The start of this month saw the launch of a new type of individual savings account (ISA), the NISA.
According to Lloyd Davies, financial adviser at Aberdeen-based financial advice firm Central Investment, the changes could significantly increase savers’ annual ISA allowances.
In the 2014-15 tax year, individuals can invest £11,880 into an ISA. The whole investment can be in a stocks and shares ISA, or up to 50% can be put into a cash ISA.
The balance of a cash ISA can be transferred to a stocks and shares ISA but not vice-versa.
So what changed on July 1?
All ISAs – existing or not – will become new ISAs (NISAs).
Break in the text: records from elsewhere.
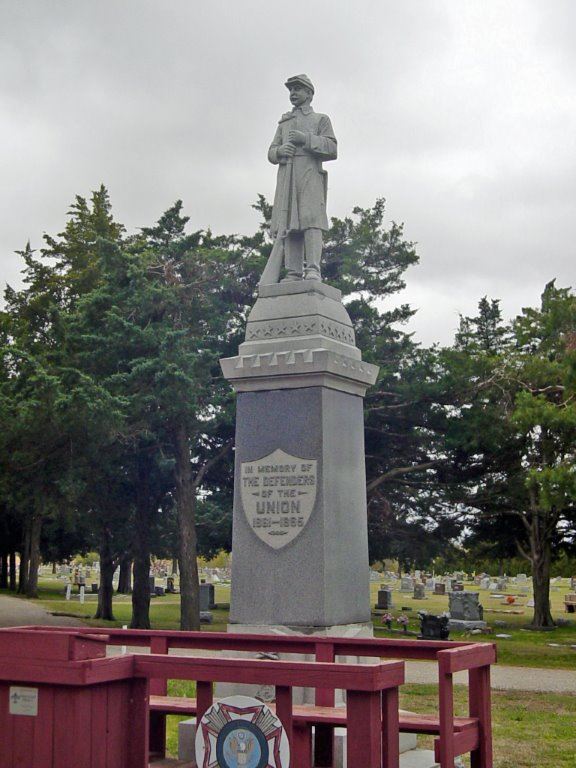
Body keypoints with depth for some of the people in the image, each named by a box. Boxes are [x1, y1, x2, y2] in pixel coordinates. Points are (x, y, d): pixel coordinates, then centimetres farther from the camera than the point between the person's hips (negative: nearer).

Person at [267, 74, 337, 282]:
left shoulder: (321, 119, 17)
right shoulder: (284, 123, 29)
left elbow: (332, 149, 3)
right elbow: (271, 154, 21)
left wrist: (305, 138, -8)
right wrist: (280, 150, -3)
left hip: (310, 174, -4)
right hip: (286, 177, 4)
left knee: (311, 219, -19)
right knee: (289, 224, -8)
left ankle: (313, 271, -28)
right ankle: (293, 274, -13)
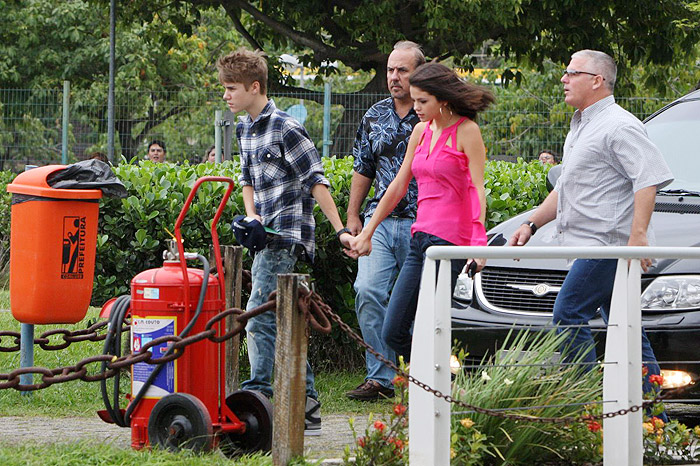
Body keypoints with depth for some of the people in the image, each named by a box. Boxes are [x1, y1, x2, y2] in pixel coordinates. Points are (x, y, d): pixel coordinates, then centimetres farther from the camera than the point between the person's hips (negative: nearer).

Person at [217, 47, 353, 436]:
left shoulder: (285, 129, -12)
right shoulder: (245, 129, 15)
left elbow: (316, 181, -12)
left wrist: (340, 230, -14)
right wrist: (251, 216, 5)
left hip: (287, 237, -9)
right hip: (267, 238, 9)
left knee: (259, 319, -15)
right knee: (281, 323, 10)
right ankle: (307, 407, 14)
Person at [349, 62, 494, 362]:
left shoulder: (466, 132, -5)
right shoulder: (421, 132, 16)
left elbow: (478, 190, -12)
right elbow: (398, 187, 22)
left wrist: (478, 241, -23)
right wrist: (367, 232, 24)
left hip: (449, 239, -8)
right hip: (420, 236, 8)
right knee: (392, 332, 4)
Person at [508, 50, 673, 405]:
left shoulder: (619, 127, -11)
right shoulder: (580, 129, 22)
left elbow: (648, 180, -20)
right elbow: (565, 189, 31)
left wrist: (638, 235, -28)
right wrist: (532, 224, 23)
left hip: (608, 241, -10)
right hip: (592, 244, 10)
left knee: (569, 314, -14)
NISAs come with more flexibility – there is an increased limit of £15,000 which can be saved into a cash NISA or stocks and shares NISA.
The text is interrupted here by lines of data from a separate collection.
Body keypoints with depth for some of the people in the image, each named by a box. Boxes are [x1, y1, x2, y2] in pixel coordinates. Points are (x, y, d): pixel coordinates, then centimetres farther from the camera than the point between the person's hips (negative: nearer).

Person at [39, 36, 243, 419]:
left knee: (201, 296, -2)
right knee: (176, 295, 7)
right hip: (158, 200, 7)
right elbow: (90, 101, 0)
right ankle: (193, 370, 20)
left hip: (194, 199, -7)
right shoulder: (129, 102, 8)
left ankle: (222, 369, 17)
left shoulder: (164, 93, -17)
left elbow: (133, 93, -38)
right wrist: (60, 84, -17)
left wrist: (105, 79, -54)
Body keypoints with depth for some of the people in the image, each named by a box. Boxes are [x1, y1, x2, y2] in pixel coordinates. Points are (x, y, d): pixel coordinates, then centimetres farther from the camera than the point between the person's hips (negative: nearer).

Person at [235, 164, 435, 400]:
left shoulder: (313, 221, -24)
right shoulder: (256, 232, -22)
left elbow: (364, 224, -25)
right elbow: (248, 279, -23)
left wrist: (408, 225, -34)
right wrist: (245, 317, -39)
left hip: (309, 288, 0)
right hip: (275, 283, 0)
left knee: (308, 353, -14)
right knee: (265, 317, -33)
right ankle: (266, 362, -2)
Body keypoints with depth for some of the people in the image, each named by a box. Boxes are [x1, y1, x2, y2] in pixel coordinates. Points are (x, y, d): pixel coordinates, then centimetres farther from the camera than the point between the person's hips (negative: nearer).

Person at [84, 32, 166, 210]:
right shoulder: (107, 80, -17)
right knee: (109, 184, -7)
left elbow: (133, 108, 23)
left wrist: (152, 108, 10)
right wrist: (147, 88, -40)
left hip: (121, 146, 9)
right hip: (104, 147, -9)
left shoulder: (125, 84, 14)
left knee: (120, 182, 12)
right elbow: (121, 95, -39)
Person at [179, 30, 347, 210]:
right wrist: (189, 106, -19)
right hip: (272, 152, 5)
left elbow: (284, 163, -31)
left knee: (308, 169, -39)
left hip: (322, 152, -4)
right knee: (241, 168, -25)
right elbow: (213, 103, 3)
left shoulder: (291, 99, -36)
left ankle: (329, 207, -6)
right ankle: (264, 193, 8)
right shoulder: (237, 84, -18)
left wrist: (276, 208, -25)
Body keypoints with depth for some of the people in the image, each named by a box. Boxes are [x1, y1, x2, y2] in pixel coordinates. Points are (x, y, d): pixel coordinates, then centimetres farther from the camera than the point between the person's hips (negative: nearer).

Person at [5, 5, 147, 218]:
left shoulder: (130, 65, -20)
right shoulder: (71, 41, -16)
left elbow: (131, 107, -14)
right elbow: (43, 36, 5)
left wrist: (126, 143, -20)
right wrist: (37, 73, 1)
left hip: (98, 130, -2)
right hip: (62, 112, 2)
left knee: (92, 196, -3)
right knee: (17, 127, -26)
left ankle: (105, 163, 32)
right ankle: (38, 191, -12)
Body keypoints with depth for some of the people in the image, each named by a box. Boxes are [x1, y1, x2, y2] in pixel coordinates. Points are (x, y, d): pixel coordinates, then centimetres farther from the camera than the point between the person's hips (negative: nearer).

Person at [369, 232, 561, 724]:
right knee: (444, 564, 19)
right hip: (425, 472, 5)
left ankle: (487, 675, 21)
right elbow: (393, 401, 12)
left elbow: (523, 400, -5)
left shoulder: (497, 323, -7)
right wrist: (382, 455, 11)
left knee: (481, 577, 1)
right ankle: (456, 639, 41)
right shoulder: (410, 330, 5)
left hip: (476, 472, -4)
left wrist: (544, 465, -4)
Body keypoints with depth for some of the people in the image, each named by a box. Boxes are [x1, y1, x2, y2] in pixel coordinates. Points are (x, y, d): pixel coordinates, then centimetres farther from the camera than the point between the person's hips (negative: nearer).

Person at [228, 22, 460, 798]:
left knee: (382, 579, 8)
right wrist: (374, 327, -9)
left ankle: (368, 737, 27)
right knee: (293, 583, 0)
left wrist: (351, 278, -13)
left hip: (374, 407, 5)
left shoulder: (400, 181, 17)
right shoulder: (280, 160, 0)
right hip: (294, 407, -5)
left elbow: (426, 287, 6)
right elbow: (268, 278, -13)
Some people may prefer a combination of the two which comes with the ability to transfer from cash to stocks and shares.
Savers can hold cash tax-free within their stocks and shares NISA.
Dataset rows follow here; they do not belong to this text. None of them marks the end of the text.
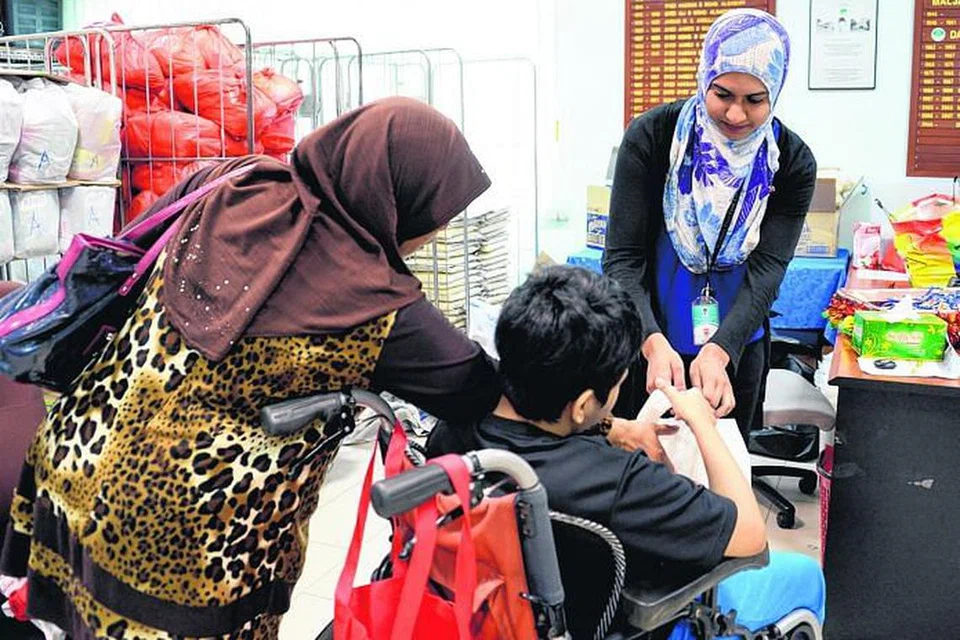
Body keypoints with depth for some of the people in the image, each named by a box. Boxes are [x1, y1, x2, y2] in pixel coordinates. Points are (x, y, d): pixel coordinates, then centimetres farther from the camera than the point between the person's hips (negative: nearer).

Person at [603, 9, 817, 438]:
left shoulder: (792, 162, -8)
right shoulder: (651, 137, -14)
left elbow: (766, 270, -15)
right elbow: (622, 258, -17)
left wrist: (718, 351, -33)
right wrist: (654, 343, -33)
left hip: (735, 349, 2)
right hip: (649, 343, -1)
Anyone who wishes to, and can afford to save in a tax-efficient environment will welcome an increase in the NISA allowance.
Those who have only ever used the cash element will significantly increase their total annual allowance.
Mr Davies said: “Some savers are unwilling to take any capital risk, therefore, only use their cash ISA allowance.
“Some of them might have been prepared to accept capital risk previously had they known that they could transfer the balance of their plan into secure cash-based savings, while retaining the tax efficiency of their savings. The NISA rules allow this change to take place.”